> **Directive**: Exclude all pictures, then copy each of the records exactly as written.

══════

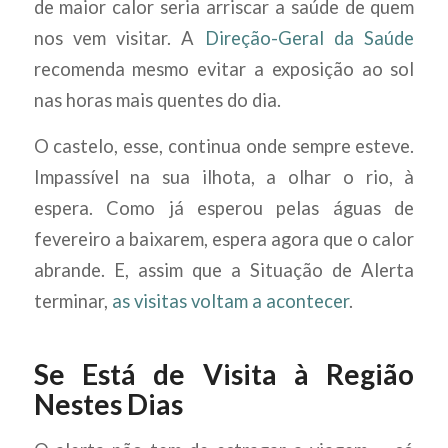
de maior calor seria arriscar a saúde de quem
nos vem visitar. A
Direção-Geral da Saúde
recomenda mesmo evitar a exposição ao sol
nas horas mais quentes do dia.
O castelo, esse, continua onde sempre esteve.
Impassível na sua ilhota, a olhar o rio, à
espera. Como já esperou pelas águas de
fevereiro a baixarem, espera agora que o calor
abrande. E, assim que a Situação de Alerta
terminar,
as visitas voltam a acontecer
.
Se Está de Visita à Região
Nestes Dias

══════

> **Exercise solution**:
de maior calor seria arriscar a saúde de quem
nos vem visitar. A
Direção-Geral da Saúde
recomenda mesmo evitar a exposição ao sol
nas horas mais quentes do dia.
O castelo, esse, continua onde sempre esteve.
Impassível na sua ilhota, a olhar o rio, à
espera. Como já esperou pelas águas de
fevereiro a baixarem, espera agora que o calor
abrande. E, assim que a Situação de Alerta
terminar,
as visitas voltam a acontecer
.
Se Está de Visita à Região
Nestes Dias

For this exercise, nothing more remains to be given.